> _Given data_
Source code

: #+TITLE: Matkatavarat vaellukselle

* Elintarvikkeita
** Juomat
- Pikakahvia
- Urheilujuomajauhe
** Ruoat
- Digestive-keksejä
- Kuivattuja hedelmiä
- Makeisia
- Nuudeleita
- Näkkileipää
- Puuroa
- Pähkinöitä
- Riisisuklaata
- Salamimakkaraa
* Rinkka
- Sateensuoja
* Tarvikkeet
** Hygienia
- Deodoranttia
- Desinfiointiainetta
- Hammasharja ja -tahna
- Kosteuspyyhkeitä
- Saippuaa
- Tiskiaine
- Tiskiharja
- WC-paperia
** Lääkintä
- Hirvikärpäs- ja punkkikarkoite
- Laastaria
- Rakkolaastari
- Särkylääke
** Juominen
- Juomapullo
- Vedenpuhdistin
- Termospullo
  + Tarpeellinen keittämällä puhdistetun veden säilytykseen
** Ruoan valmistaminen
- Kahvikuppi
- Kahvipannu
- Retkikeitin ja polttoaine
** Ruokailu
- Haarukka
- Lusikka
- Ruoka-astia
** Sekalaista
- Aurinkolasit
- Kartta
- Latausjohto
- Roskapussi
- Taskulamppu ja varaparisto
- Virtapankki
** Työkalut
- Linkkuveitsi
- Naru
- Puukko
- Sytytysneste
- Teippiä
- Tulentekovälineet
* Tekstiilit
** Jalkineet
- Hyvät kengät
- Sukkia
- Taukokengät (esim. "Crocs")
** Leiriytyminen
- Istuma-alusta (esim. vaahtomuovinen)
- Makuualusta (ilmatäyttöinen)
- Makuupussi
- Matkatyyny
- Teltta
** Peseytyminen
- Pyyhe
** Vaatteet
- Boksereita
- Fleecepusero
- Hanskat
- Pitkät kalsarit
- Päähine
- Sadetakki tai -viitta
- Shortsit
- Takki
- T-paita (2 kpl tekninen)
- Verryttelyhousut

> _Instructions to follow_
Please reproduce all of the entries exactly as they stand.

> _Written response_
Source code

: #+TITLE: Matkatavarat vaellukselle

* Elintarvikkeita
** Juomat
- Pikakahvia
- Urheilujuomajauhe
** Ruoat
- Digestive-keksejä
- Kuivattuja hedelmiä
- Makeisia
- Nuudeleita
- Näkkileipää
- Puuroa
- Pähkinöitä
- Riisisuklaata
- Salamimakkaraa
* Rinkka
- Sateensuoja
* Tarvikkeet
** Hygienia
- Deodoranttia
- Desinfiointiainetta
- Hammasharja ja -tahna
- Kosteuspyyhkeitä
- Saippuaa
- Tiskiaine
- Tiskiharja
- WC-paperia
** Lääkintä
- Hirvikärpäs- ja punkkikarkoite
- Laastaria
- Rakkolaastari
- Särkylääke
** Juominen
- Juomapullo
- Vedenpuhdistin
- Termospullo
  + Tarpeellinen keittämällä puhdistetun veden säilytykseen
** Ruoan valmistaminen
- Kahvikuppi
- Kahvipannu
- Retkikeitin ja polttoaine
** Ruokailu
- Haarukka
- Lusikka
- Ruoka-astia
** Sekalaista
- Aurinkolasit
- Kartta
- Latausjohto
- Roskapussi
- Taskulamppu ja varaparisto
- Virtapankki
** Työkalut
- Linkkuveitsi
- Naru
- Puukko
- Sytytysneste
- Teippiä
- Tulentekovälineet
* Tekstiilit
** Jalkineet
- Hyvät kengät
- Sukkia
- Taukokengät (esim. "Crocs")
** Leiriytyminen
- Istuma-alusta (esim. vaahtomuovinen)
- Makuualusta (ilmatäyttöinen)
- Makuupussi
- Matkatyyny
- Teltta
** Peseytyminen
- Pyyhe
** Vaatteet
- Boksereita
- Fleecepusero
- Hanskat
- Pitkät kalsarit
- Päähine
- Sadetakki tai -viitta
- Shortsit
- Takki
- T-paita (2 kpl tekninen)
- Verryttelyhousut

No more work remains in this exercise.